*Work order:* Reproduce the material below word for word, beginning with its first line and ending after the line that contains "a fault or break", with both ends included. Omit the pictures from your copy.

#### Supplied material ####

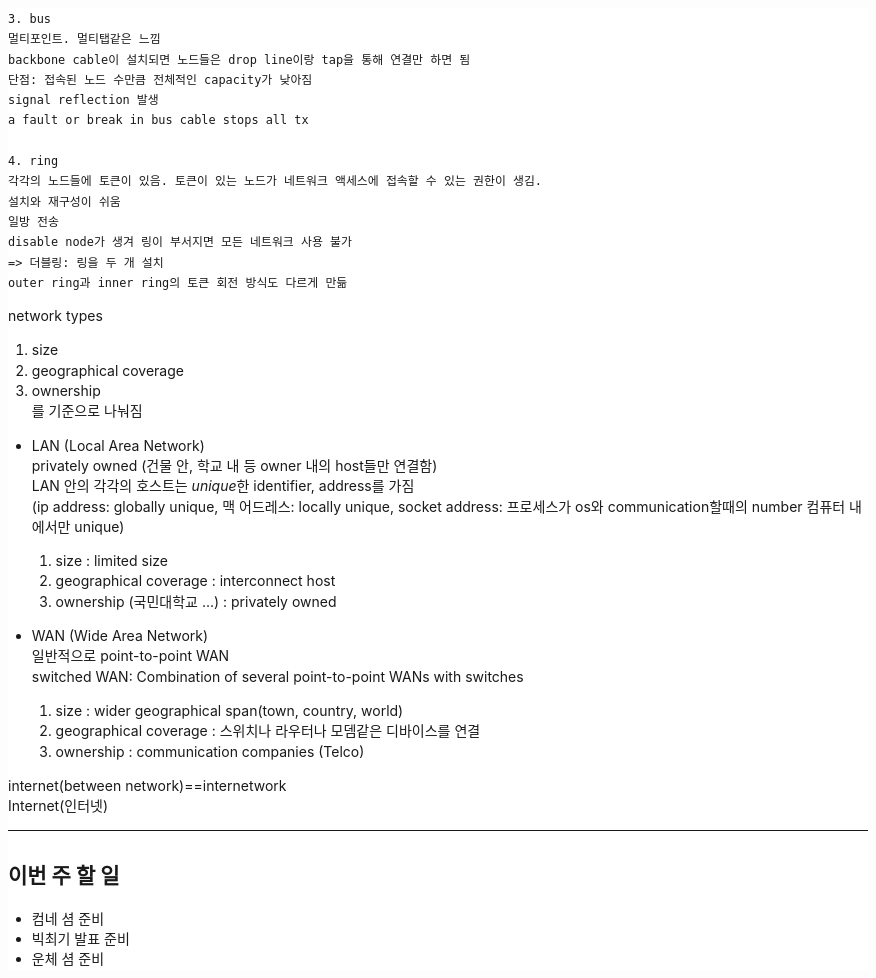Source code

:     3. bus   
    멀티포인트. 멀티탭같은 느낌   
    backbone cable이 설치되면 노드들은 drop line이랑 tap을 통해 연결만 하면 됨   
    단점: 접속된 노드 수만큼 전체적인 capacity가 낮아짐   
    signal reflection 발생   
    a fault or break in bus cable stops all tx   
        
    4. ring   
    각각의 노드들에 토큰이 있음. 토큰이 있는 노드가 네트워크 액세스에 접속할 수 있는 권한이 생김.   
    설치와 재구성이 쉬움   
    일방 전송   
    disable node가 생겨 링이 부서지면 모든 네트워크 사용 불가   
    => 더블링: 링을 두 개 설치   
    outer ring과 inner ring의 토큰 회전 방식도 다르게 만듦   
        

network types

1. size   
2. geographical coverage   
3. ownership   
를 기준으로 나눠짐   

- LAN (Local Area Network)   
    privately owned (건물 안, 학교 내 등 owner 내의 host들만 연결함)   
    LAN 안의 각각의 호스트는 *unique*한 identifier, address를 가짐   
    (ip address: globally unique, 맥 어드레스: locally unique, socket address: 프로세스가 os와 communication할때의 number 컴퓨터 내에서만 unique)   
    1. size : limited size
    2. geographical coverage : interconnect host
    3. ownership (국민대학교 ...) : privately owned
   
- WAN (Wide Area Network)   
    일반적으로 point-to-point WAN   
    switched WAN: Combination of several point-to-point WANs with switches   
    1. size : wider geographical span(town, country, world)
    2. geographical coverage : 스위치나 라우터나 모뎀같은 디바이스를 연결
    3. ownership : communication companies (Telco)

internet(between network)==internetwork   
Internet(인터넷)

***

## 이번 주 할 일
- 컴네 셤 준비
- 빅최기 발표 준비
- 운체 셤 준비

####

*Exercise response:*
Source code

:     3. bus   
    멀티포인트. 멀티탭같은 느낌   
    backbone cable이 설치되면 노드들은 drop line이랑 tap을 통해 연결만 하면 됨   
    단점: 접속된 노드 수만큼 전체적인 capacity가 낮아짐   
    signal reflection 발생   
    a fault or break in bus cable stops all tx   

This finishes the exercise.